Political surveillance is the action from a government body, or a government affiliated organization or individual, aiming at monitoring political activities, gathering information on citizens’ political activities or beliefs, or gathering or using information on citizens for political motives. This definition is broad and inclusive, and will necessarily encompass actions and activities that are not illegal, or that are accepted by the majority of the population as legitimate and justified to achieve the goals of society. However such a legitimacy should not be regarded as absolute, as actions from the government that were considered unacceptable some time ago can now appear to be illegitimate, or inversely.

The aim of this chapter is to assess the scope and the state of the law on political surveillance, in a comparative way: in the United States and Europe. This comparative view point in turns is following several objectives, mainly relating to the impact of the European Court of Human Rights and the European Union over the right to privacy as a human right, assessing the importance of historical and cultural factors in the protection of the right to privacy and its evolution from a legal perspective, as well as evaluating the transfer of policy and legislation from the US to Europe, and inversely.
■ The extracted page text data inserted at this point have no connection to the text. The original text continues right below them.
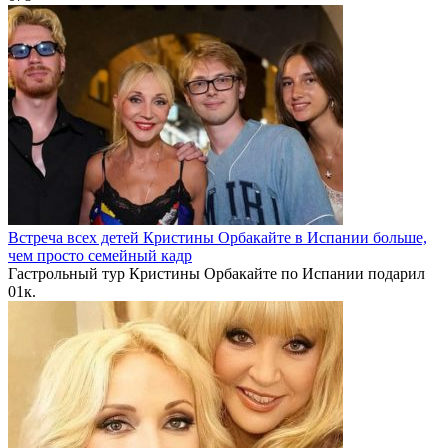
Встреча всех детей Кристины Орбакайте в Испании больше,
чем просто семейный кадр
Гастрольный тур Кристины Орбакайте по Испании подарил
0
1к.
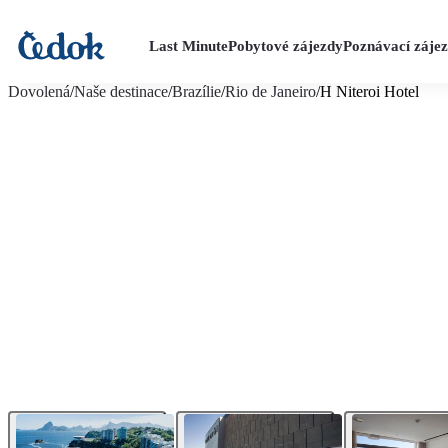
Last Minute
Pobytové zájezdy
Poznávací záje
více fotografií (12)
Dovolená
/
Naše destinace
/
Brazílie
/
Rio de Janeiro
/
H Niteroi Hotel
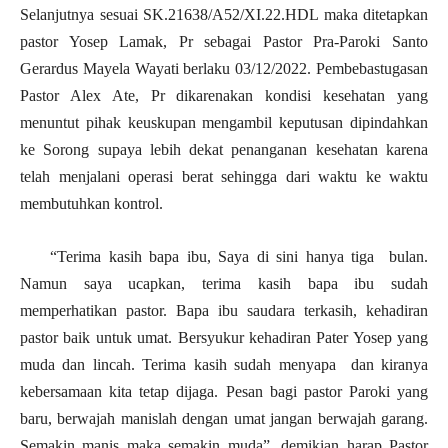
Selanjutnya sesuai SK.21638/A52/XI.22.HDL maka ditetapkan
pastor Yosep Lamak, Pr sebagai Pastor Pra-Paroki Santo
Gerardus Mayela Wayati berlaku 03/12/2022. Pembebastugasan
Pastor Alex Ate, Pr dikarenakan kondisi kesehatan yang
menuntut pihak keuskupan mengambil keputusan dipindahkan
ke Sorong supaya lebih dekat penanganan kesehatan karena
telah menjalani operasi berat sehingga dari waktu ke waktu
membutuhkan kontrol.
“Terima kasih bapa ibu, Saya di sini hanya tiga bulan.
Namun saya ucapkan, terima kasih bapa ibu sudah
memperhatikan pastor. Bapa ibu saudara terkasih, kehadiran
pastor baik untuk umat. Bersyukur kehadiran Pater Yosep yang
muda dan lincah. Terima kasih sudah menyapa dan kiranya
kebersamaan kita tetap dijaga. Pesan bagi pastor Paroki yang
baru, berwajah manislah dengan umat jangan berwajah garang.
Semakin manis maka semakin muda”, demikian harap Pastor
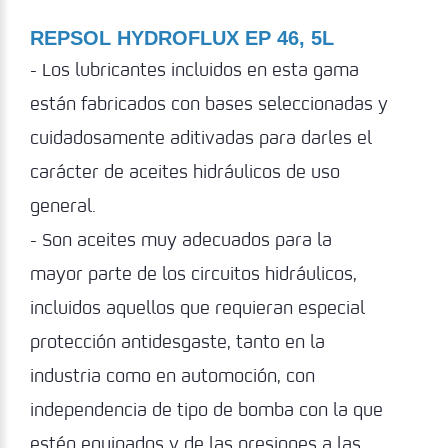
REPSOL HYDROFLUX EP 46, 5L
- Los lubricantes incluidos en esta gama
están fabricados con bases seleccionadas y
cuidadosamente aditivadas para darles el
carácter de aceites hidráulicos de uso
general.
- Son aceites muy adecuados para la
mayor parte de los circuitos hidráulicos,
incluidos aquellos que requieran especial
protección antidesgaste, tanto en la
industria como en automoción, con
independencia de tipo de bomba con la que
estén equipados y de las presiones a las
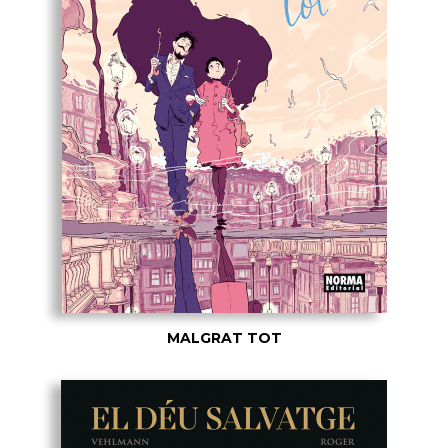
MALGRAT TOT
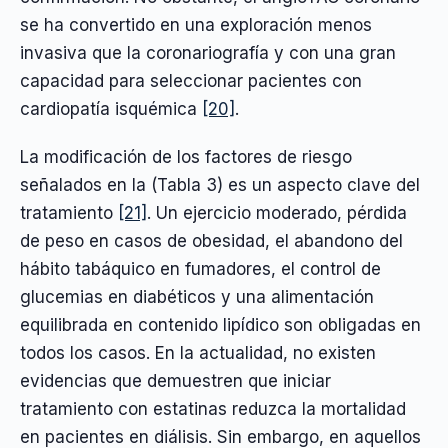
se ha convertido en una exploración menos
invasiva que la coronariografía y con una gran
capacidad para seleccionar pacientes con
cardiopatía isquémica
[20]
.
La modificación de los factores de riesgo
señalados en la (Tabla 3) es un aspecto clave del
tratamiento
[21]
. Un ejercicio moderado, pérdida
de peso en casos de obesidad, el abandono del
hábito tabáquico en fumadores, el control de
glucemias en diabéticos y una alimentación
equilibrada en contenido lipídico son obligadas en
todos los casos. En la actualidad, no existen
evidencias que demuestren que iniciar
tratamiento con estatinas reduzca la mortalidad
en pacientes en diálisis. Sin embargo, en aquellos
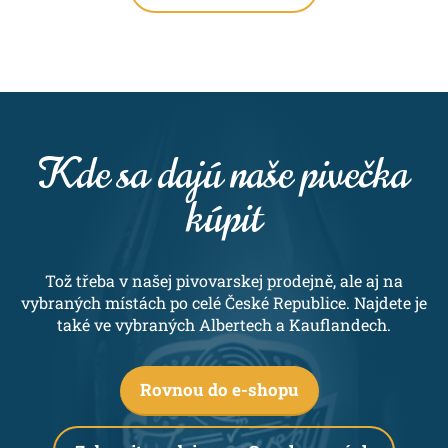
Kde sa dajú naše pivečka
kúpit
Tož třeba v našej pivovarskej prodejně, ale aj na
vybraných místách po celé České Republice. Najdete je
také ve vybraných Albertech a Kauflandech.
Rovnou do e-shopu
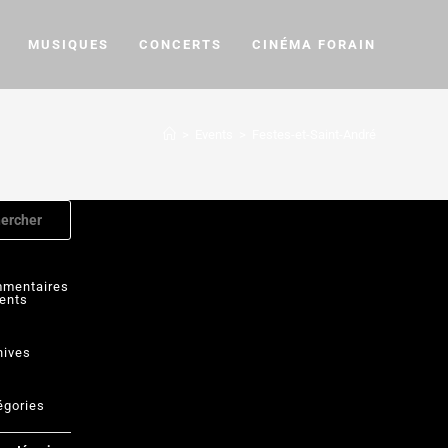
MUSIQUES
CONCERTS
CINÉMA FORAIN
>
Events
>
Festes-et-Saint-André
mentaires
ents
hives
égories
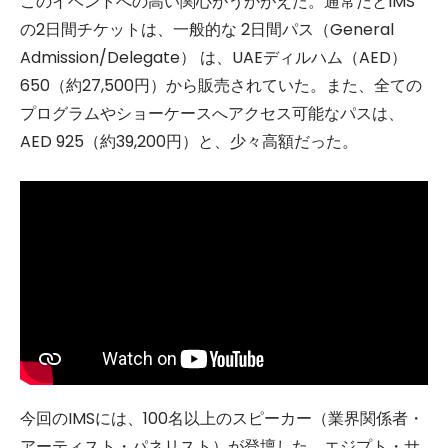
このイベントへの高い関心がうかがえた。通常だとIMS
の2日間チケットは、一般的な 2日間パス（General
Admission/Delegate） は、UAEディルハム（AED）
650（約27,500円）から販売されていた。また、全ての
プログラムやショーケースへアクセス可能なパスは、
AED 925（約39,200円）と、少々高額だった。
今回のIMSには、100名以上のスピーカー（業界関係者・
アーティスト・パネリスト）が登壇した。エジプト・サ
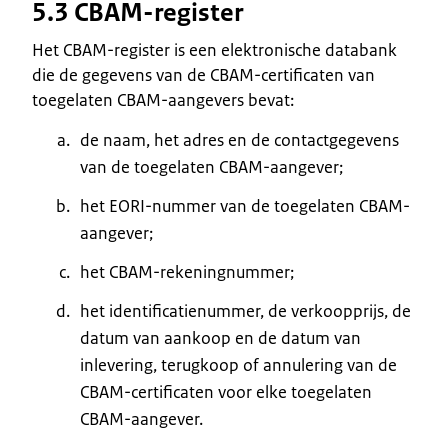
5.3 CBAM-register
Het CBAM-register is een elektronische databank
die de gegevens van de CBAM-certificaten van
toegelaten CBAM-aangevers bevat:
de naam, het adres en de contactgegevens
van de toegelaten CBAM-aangever;
het EORI-nummer van de toegelaten CBAM-
aangever;
het CBAM-rekeningnummer;
het identificatienummer, de verkoopprijs, de
datum van aankoop en de datum van
inlevering, terugkoop of annulering van de
CBAM-certificaten voor elke toegelaten
CBAM-aangever.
The historical component to this comparison should not be taken too simplistically: it is not enough to affirm that the heritage of political mass surveillance, precipitating massive human rights violations through deportation and large-scale murder in Europe during World War II is explaining in any way today’s discrepancies between privacy and surveillance policies between Europe and the US. First, because some part of Western Europe such as the United Kingdom were not subject to the massive surveillance that characterises relations between citizens and their governments during World War II. As the examples of this chapter will show, the United Kingdom is not spared today by the tensions around privacy, and the use of data by governments to achieve political goals. Then, one must recognize that political surveillance had its moments of glory in the US too, during the red scares and the McCarthyism, although the consequences in terms of human rights violations were far less reaching than during the war in Europe.

Political surveillance can take many forms. It can for instance be constituted by a government listing the political affiliations of its citizens, or the redaction of listings on other criterions such as race, religion, or sexual preference.